Seit den 2000er-Jahren diskutieren Klimaforschende über Kipppunkte im Erdsystem. Kippen diese, so das Konzept, sei diese Veränderung unwiderruflich. Dazu zählten die Forscherinnen und Forscher etwa die sehr starke Abholzung des Amazonas-Regenwaldes oder das Abschmelzen der Eisschilde am Nord- und Südpol. Ein neuer Bericht, der «Global Tipping Points Report», fasst nun den aktuellen Forschungsstand zusammen.
Der Hauptautor des Berichts, Tim Lenton, zeigt sich an der laufenden Klimakonferenz in Dubai besorgt. Gegenüber SRF Wissen sagt der Professor für Klimawandel: «Kipppunkte können verheerende Dominoeffekte auslösen. Ganze Ökosysteme könnten verloren gehen und Grundnahrungsmittel nicht mehr angebaut werden. Die gesellschaftlichen Auswirkungen: Massenflucht, politische Instabilität und finanzieller Zusammenbruch.»
Doch was genau ist ein solcher Kipppunkt?
Wie ein Stuhl an einer steilen Klippe
Stellen wir uns vor, wir sitzen auf einem Stuhl, im Rücken eine hohe Felskante. Wir kippeln. Plötzlich fallen wir nach hinten und stürzen in die Tiefe. Eine grausige Vorstellung – die in der Analogie aber den sogenannten Kipppunkten entspricht. Erreichen wir mit unserem Verhalten (dem Kippeln) eine bestimmte Luft- oder Meerestemperatur oder Eisschmelze, lösen wir einen Kipppunkt aus.
Einmal ausgelöst, kann dieser nicht mehr aufgehalten werden. Er beschleunigt den Klimawandel massiv, was wiederum zu weiteren negativen Kipppunkten führen kann. Beim Sturz würden wir also schwere Steine in die Arme gedrückt bekommen und noch schneller in Richtung Boden fallen.
Aber: Es gibt Hoffnung. Es gibt Fallschirme, also positive Kipppunkte, die wir auslösen können und die uns abbremsen. Das gibt uns mehr Zeit, um Lösungen zu finden.
Die fünf wahrscheinlichsten negativen Kipppunkte: Das Verschwinden der tropischen Korallenriffe, der Zusammenbruch des Nordatlantikstroms und das Auftauen von weiteren Permafrostböden. Und die zwei Kipppunkte, die besonders besorgniserregend sind: der Kollaps der Eisschilde in der Westantarktis und in Grönland.
Die Folge: Ein Meeresanstieg von mehr als einem Meter weltweit, im schlechtesten Fall sogar bis zu zwei Meter bis Ende dieses Jahrhunderts. Zudem tauen gefrorene Böden auf, wodurch Treibhausgase freigesetzt werden, was wiederum die Erderwärmung verstärkt.

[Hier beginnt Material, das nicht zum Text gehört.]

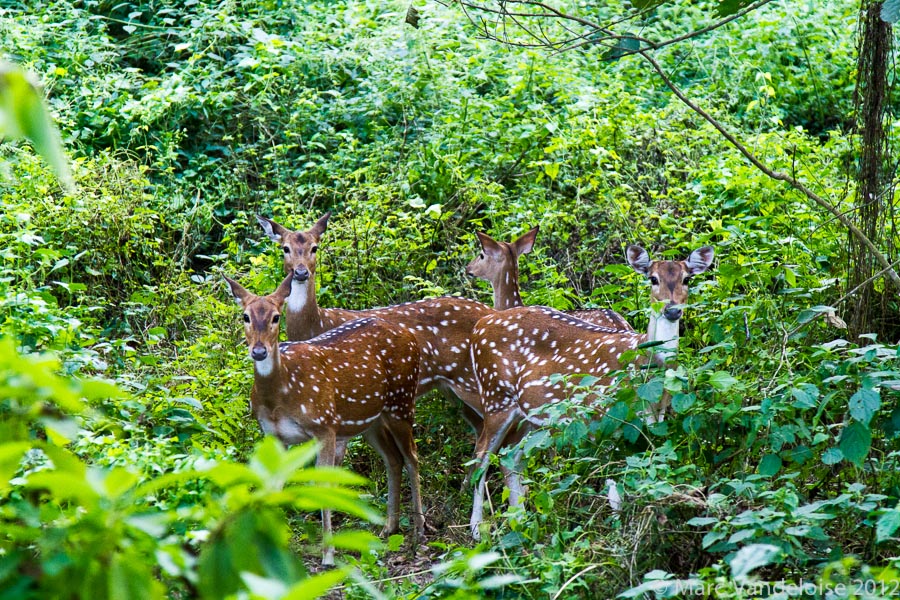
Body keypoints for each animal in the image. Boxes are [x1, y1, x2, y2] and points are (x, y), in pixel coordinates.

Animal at [223, 274, 424, 564]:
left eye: (276, 317)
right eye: (245, 316)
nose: (259, 351)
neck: (280, 395)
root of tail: (412, 337)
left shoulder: (325, 426)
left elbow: (322, 484)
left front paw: (328, 554)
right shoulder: (273, 434)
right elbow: (274, 486)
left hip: (403, 400)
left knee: (412, 457)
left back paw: (419, 529)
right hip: (371, 419)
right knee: (393, 459)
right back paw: (389, 527)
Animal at [256, 213, 496, 434]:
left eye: (315, 247)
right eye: (285, 248)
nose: (301, 272)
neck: (318, 323)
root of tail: (491, 311)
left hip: (471, 377)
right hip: (450, 386)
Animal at [468, 244, 712, 540]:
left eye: (687, 278)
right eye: (652, 279)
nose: (672, 310)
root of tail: (479, 327)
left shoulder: (654, 420)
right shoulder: (605, 413)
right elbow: (615, 488)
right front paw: (620, 535)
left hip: (533, 415)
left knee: (510, 458)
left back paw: (522, 524)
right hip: (495, 396)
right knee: (480, 458)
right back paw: (477, 531)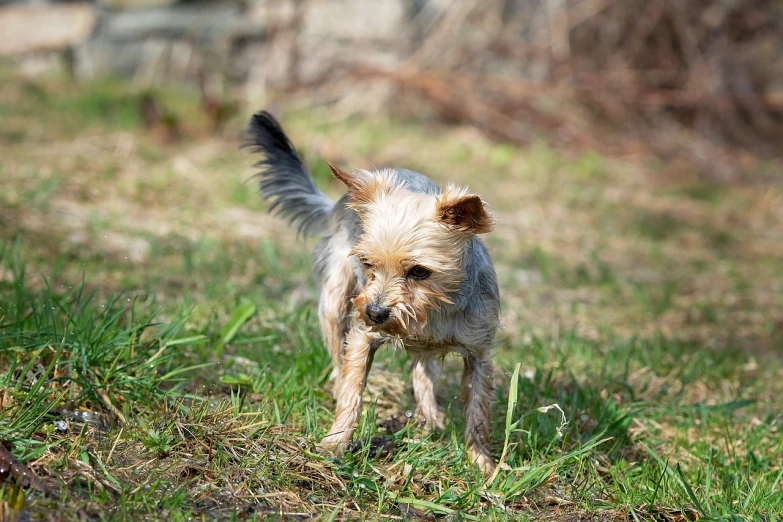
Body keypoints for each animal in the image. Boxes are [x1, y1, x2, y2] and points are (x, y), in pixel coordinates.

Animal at [245, 110, 502, 472]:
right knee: (339, 359)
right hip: (335, 302)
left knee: (423, 371)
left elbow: (478, 412)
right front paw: (335, 443)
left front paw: (482, 464)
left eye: (419, 272)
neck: (434, 310)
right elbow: (352, 390)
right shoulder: (362, 336)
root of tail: (339, 202)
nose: (376, 312)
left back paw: (429, 419)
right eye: (367, 264)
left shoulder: (479, 352)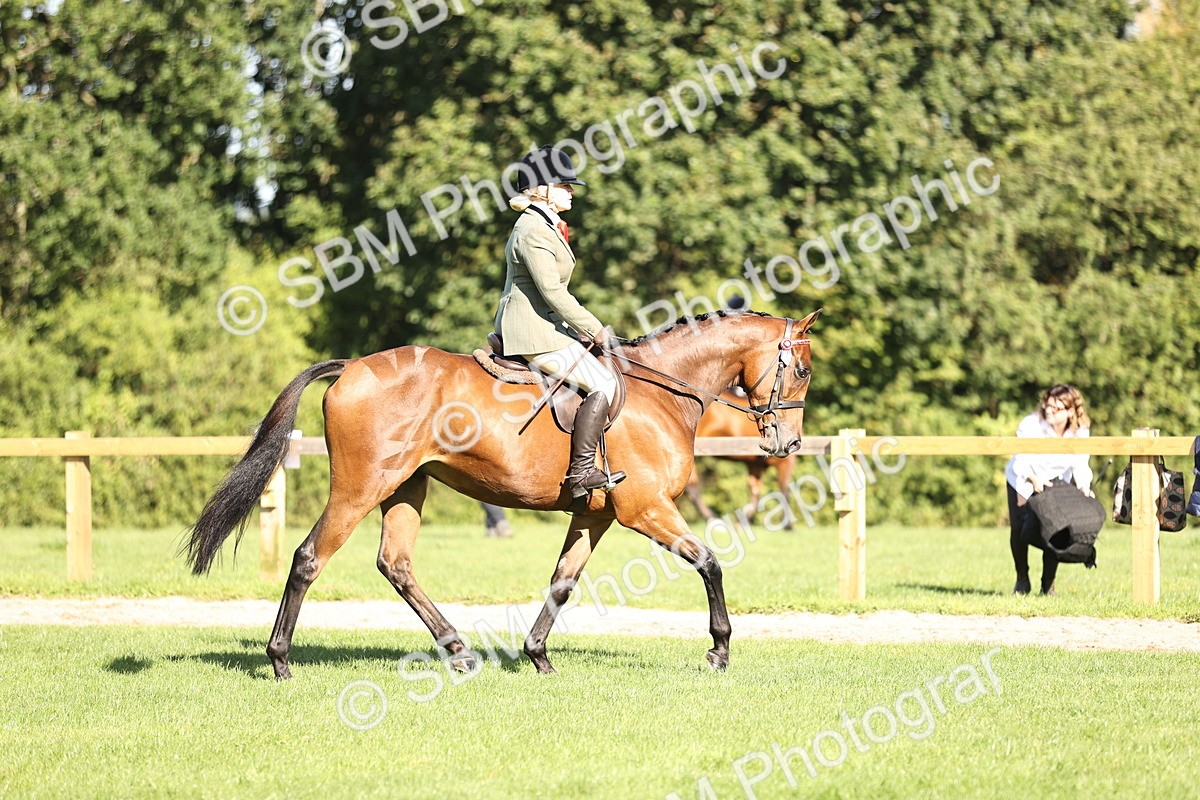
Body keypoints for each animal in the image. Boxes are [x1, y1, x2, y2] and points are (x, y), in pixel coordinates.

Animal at [683, 391, 797, 530]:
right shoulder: (785, 462)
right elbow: (784, 488)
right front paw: (787, 525)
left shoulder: (755, 465)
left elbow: (755, 492)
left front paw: (742, 522)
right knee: (692, 488)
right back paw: (714, 519)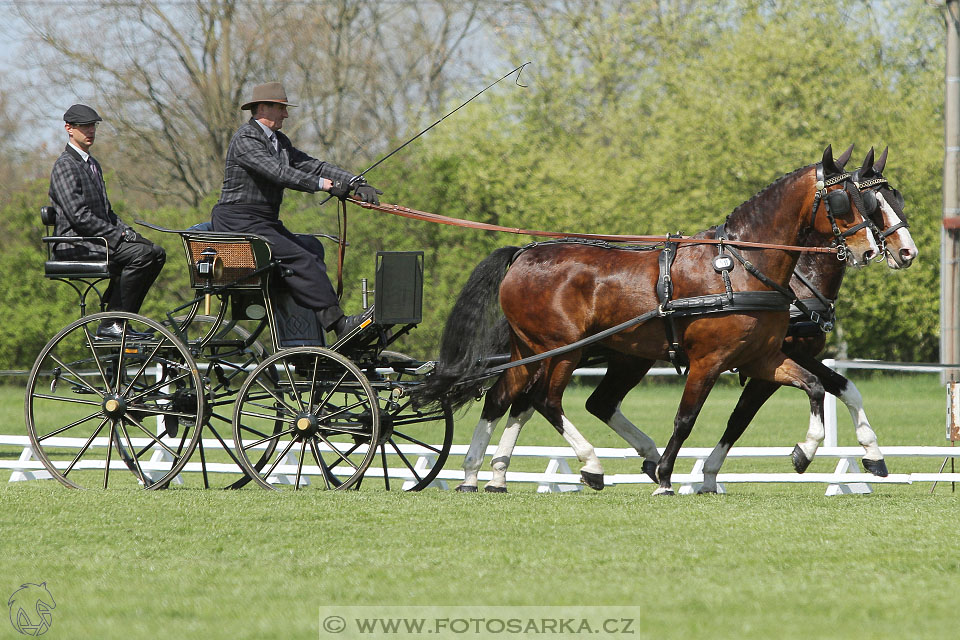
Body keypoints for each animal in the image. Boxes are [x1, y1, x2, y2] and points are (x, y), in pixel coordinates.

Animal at [416, 146, 880, 496]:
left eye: (870, 200)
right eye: (843, 200)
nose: (873, 249)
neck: (741, 267)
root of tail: (524, 253)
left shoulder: (760, 358)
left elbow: (814, 386)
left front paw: (806, 451)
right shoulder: (709, 361)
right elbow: (686, 418)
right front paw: (665, 478)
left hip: (534, 349)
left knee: (507, 397)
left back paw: (478, 474)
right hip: (562, 350)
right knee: (545, 400)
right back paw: (592, 465)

Wir brauchen nicht um die 1.5 Grad zu trauern, wenn wir sie verloren haben. Aber wir sollten um jedes 0.1 Grad Celsius kämpfen.
Wir wissen sehr genau, dass Kipppunkte existieren. Aber: Wie nahe wir an diesen Kipppunkten sind und wann der Moment da ist, wo es kippt, bleibt offen. Das sind Fragen zukünftiger Forschung.

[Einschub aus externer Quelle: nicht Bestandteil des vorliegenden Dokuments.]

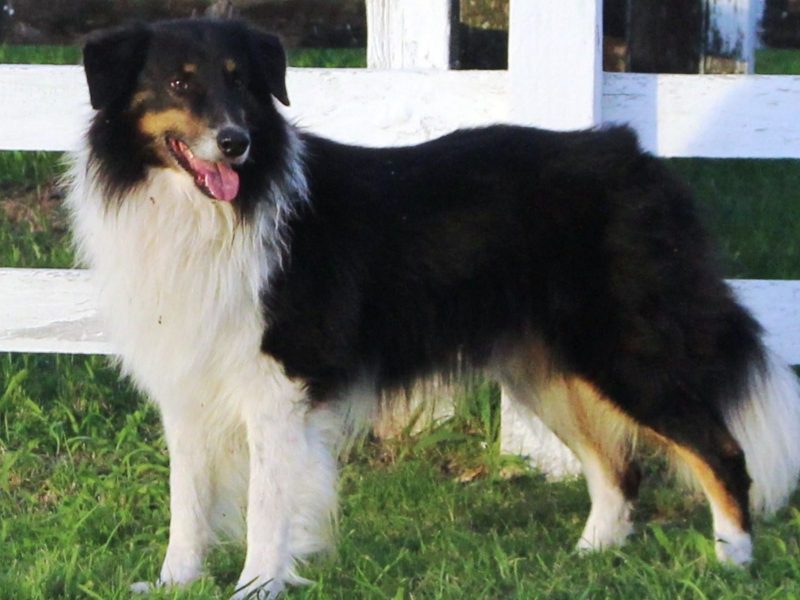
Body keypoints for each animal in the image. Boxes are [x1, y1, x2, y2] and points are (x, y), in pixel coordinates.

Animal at [65, 16, 800, 596]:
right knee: (619, 467)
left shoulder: (278, 383)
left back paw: (732, 562)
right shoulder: (187, 381)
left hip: (625, 350)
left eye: (243, 84)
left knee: (720, 449)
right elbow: (186, 502)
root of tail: (635, 153)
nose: (234, 142)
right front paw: (172, 583)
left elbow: (267, 505)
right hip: (546, 368)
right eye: (179, 84)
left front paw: (257, 586)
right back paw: (586, 559)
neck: (211, 211)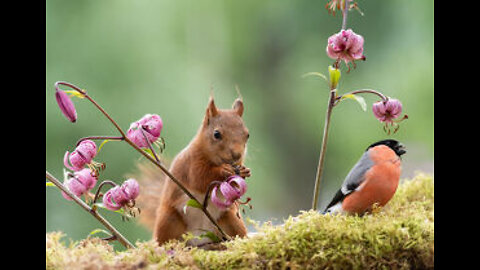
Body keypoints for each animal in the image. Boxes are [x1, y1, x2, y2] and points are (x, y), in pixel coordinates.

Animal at [133, 96, 249, 246]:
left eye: (247, 135)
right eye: (216, 134)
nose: (237, 155)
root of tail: (200, 239)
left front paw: (245, 172)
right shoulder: (191, 163)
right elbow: (200, 177)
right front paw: (224, 170)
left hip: (231, 220)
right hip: (169, 220)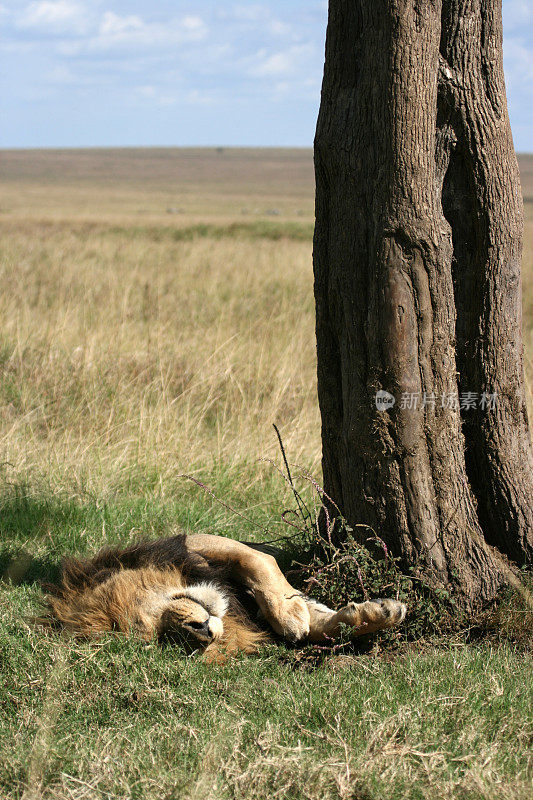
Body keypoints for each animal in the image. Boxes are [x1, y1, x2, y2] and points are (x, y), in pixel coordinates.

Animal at [42, 536, 408, 660]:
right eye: (164, 641)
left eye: (144, 621)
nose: (200, 632)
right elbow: (321, 626)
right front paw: (378, 614)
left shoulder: (194, 541)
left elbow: (260, 561)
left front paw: (289, 614)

Tim Lenton betont, dass wir nicht auf die exakten Daten warten können, da die Zeit drängt: «Wir brauchen nicht um die 1.5 Grad zu trauern, wenn wir sie verloren haben. Aber wir sollten um jedes 0.1 Grad Celsius kämpfen.»

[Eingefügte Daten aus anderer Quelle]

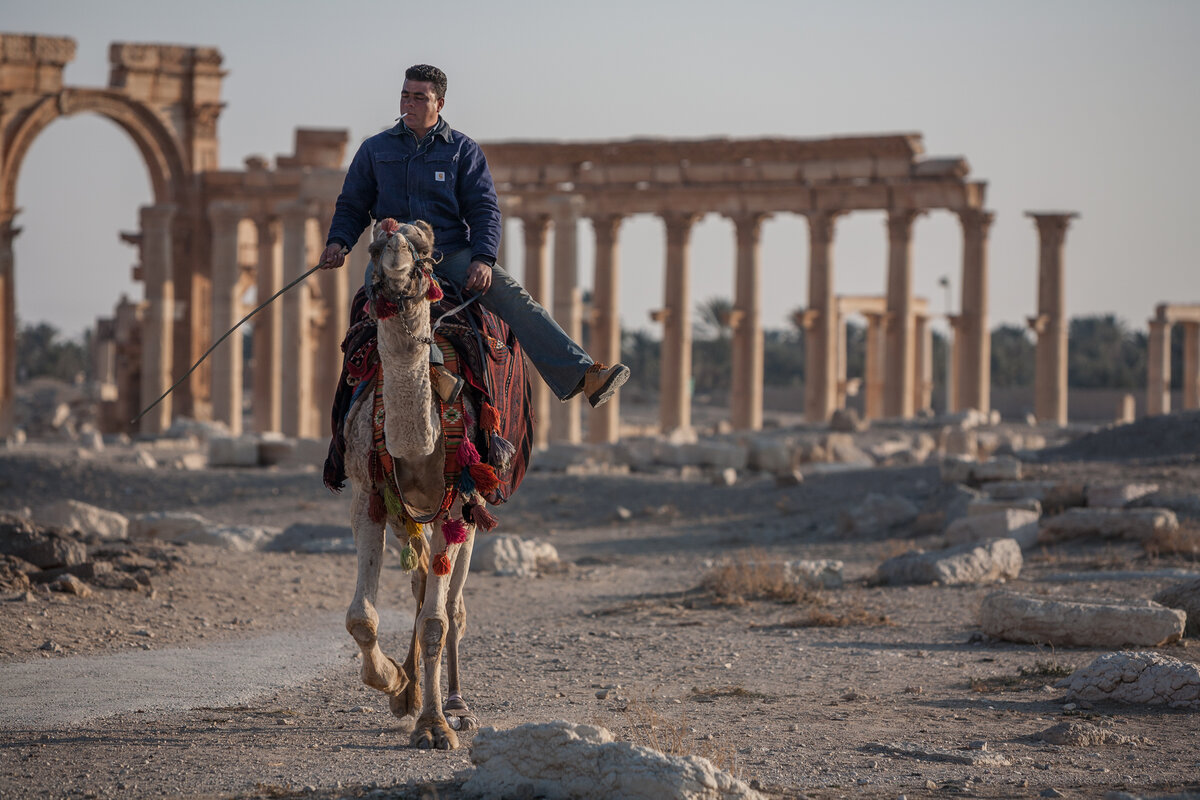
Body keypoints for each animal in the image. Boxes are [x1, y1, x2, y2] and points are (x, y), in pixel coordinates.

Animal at [338, 219, 511, 753]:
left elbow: (436, 621)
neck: (419, 443)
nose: (396, 253)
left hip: (473, 511)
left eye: (427, 254)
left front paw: (435, 727)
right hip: (407, 515)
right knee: (417, 588)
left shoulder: (456, 507)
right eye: (374, 245)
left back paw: (456, 705)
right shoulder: (368, 495)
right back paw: (411, 692)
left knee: (453, 607)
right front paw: (394, 684)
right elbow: (362, 616)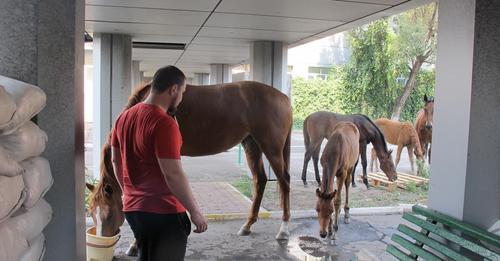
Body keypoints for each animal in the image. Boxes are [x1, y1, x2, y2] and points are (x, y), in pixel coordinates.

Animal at [87, 80, 292, 254]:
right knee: (260, 180)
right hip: (252, 144)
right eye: (91, 212)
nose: (102, 241)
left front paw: (135, 244)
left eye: (109, 213)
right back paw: (247, 226)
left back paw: (283, 230)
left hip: (272, 148)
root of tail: (283, 97)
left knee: (284, 181)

Hoffnung, oder: mögliche Fallschirme
Und Hoffnung gibt es. Denn wenn wir jetzt drastische Massnahmen ergreifen, wie autofreie Städte oder den weltweiten Wandel von fossilen zu erneuerbaren Energien, könnten wir den freien Fall von der Klippe verlangsamen. Lenton selbst sei überrascht gewesen, dass es für solche positiven Kipppunkte vermutlich mehr Möglichkeiten gibt als bisher angenommen.
Doch soll die Sorge vor Kipppunkten nicht von aktuellen Problemen ablenken. Denn bereits heute sehen wir schlimme Folgen des Klimawandels wie extreme Temperaturen, Trockenheit und Dürre.